The global streaming giant ended the first three months of the year with 200,000 less subscribers. Netflix, which currently has 700.6 million users, experienced record growth in demand in the early days of the pandemic, when people around the world were stuck at home and flocking to their screens to watch shows and movies.
But password sharing and stiff competition from other streaming platforms have made it difficult for Netflix to attract new viewers .
This is what viewers can look forward to in the future, in an attempt to the platform to increase subscribers and stop the loss of income:
A measure against the sharing of passwords
According to Netflix estimates, there are more than 100 million homes that use Netflix, but they do not pay for the services.
Netflix admitted that it allowed users to share their passwords because it got more people hooked on their platform. However, the launch of other streaming services has made it much more difficult for the company to grow its membership base.
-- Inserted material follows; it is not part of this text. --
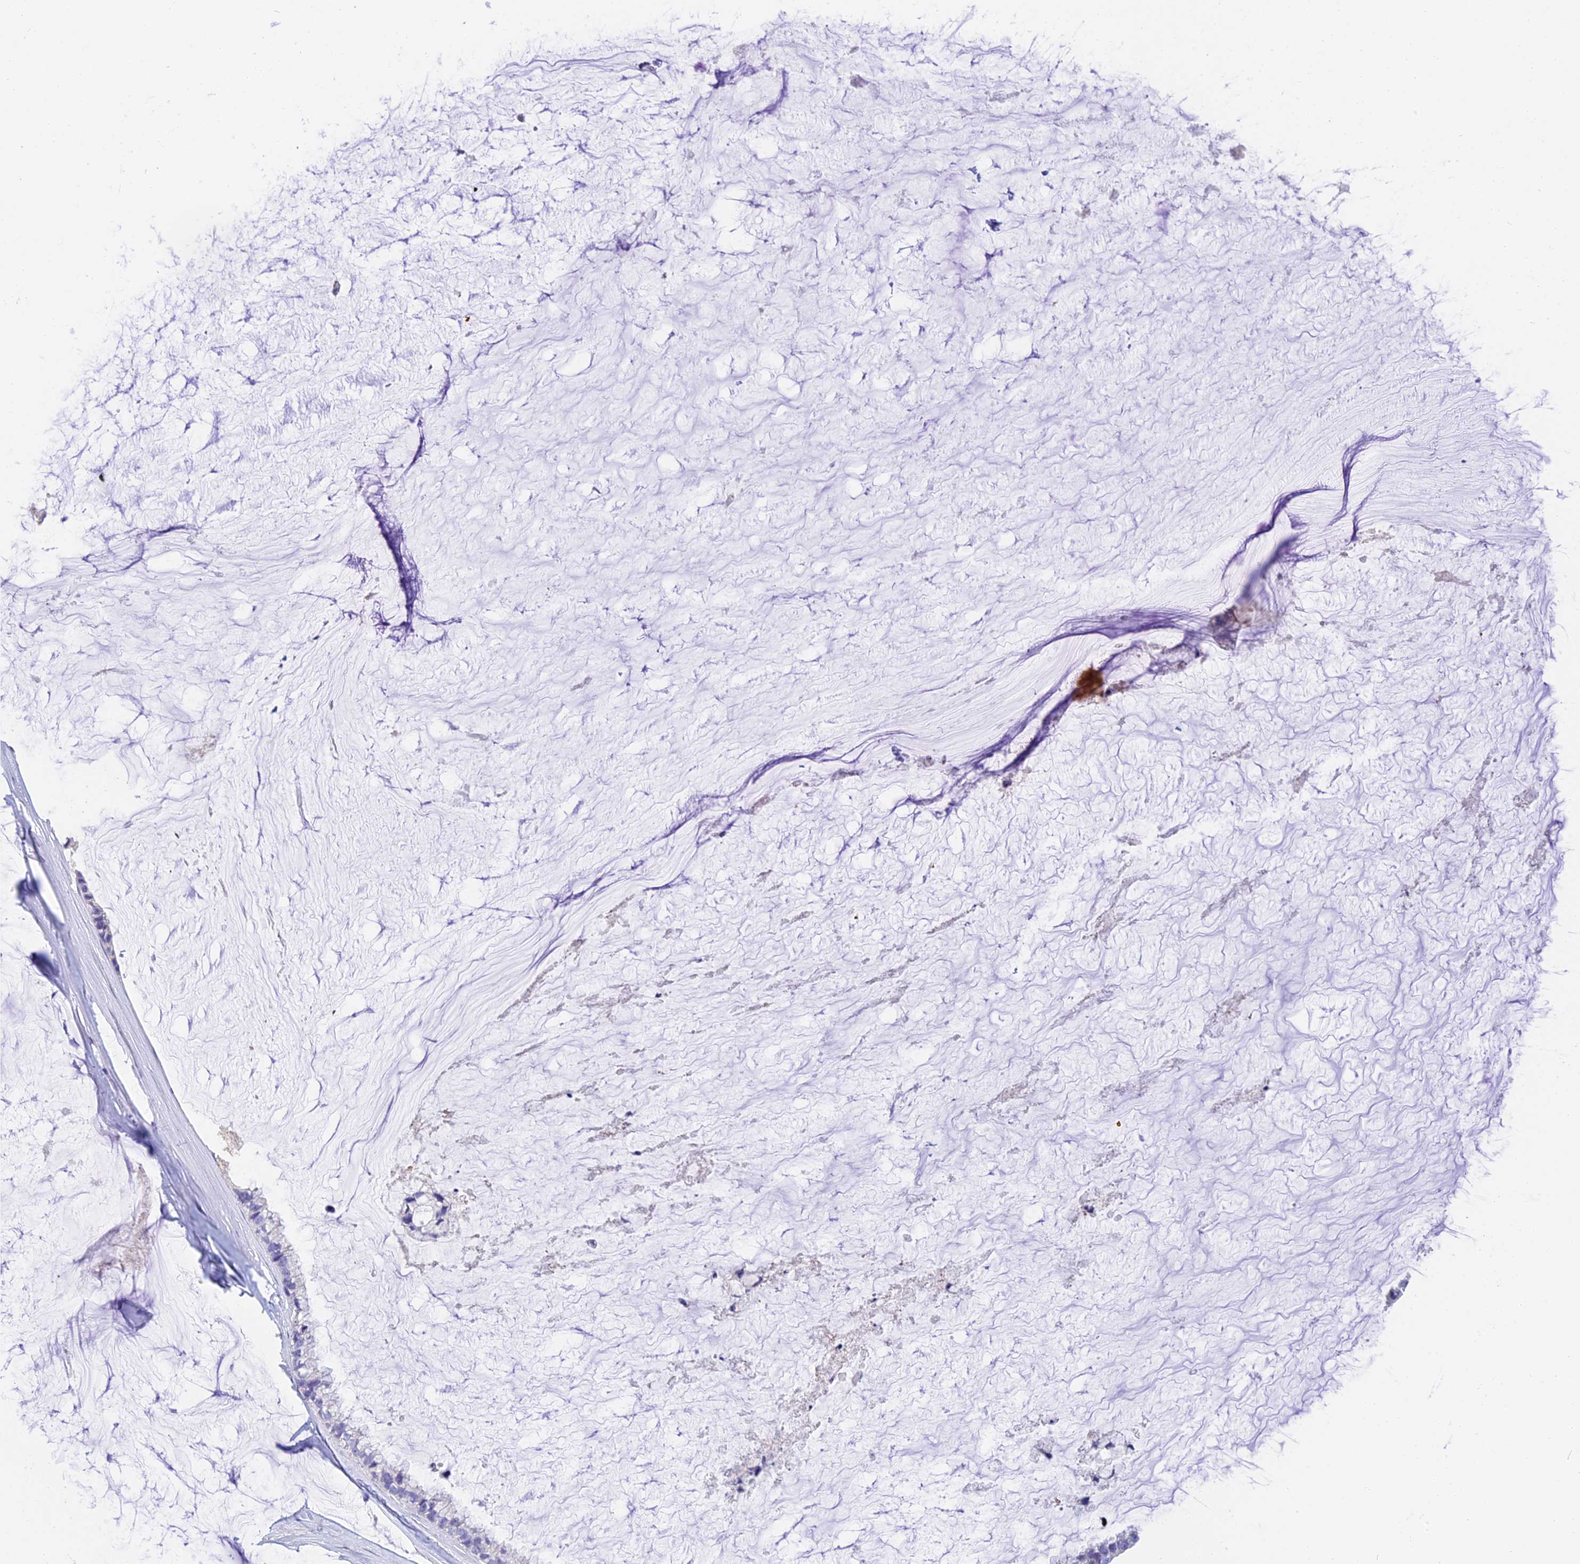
{"staining": {"intensity": "negative", "quantity": "none", "location": "none"}, "tissue": "ovarian cancer", "cell_type": "Tumor cells", "image_type": "cancer", "snomed": [{"axis": "morphology", "description": "Cystadenocarcinoma, mucinous, NOS"}, {"axis": "topography", "description": "Ovary"}], "caption": "Tumor cells show no significant positivity in ovarian cancer. (DAB (3,3'-diaminobenzidine) IHC, high magnification).", "gene": "TNNC2", "patient": {"sex": "female", "age": 39}}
Last month , Netflix started testing ways to make users in Chile, Costa Rica and Peru, who share passwords, pay a fee for additional members.
This model could be expanded to other countries, although it has not been detailed when these changes would be implemented.
Cheap service, but with advertising
Netflix co-founder Reed Hastings has long resisted endorsing the ads, but the company changed course on Tuesday.
“I have been against the complexity of advertising (…) But I’m a bigger fan of consumer choice. And allow consumers who would like to have a lower price and tolerate advertising to get what they they want makes a lot of sense,” he said last Tuesday.
The move to ads was greeted with skepticism by some Wall Street analysts, including Rich Greenfield, Media and Technology Partner and Analyst at LightShed Partners. He told NBC News that adding ads would likely result in less viewing time per user per day and ultimately
, in a higher user turnover.
Decrease investment in new content
To further boost revenue growth, Netflix said it would also could withdraw spending on your movies and TV shows.
“We are reducing part of the growth of our spending both in content and in spending without content,” Chief Financial Officer Spencer Neumann said in a recorded interview.
With $17,000 million dollars annually, Netflix currently spends more on content than any of its competitors, Greenfield pointed out.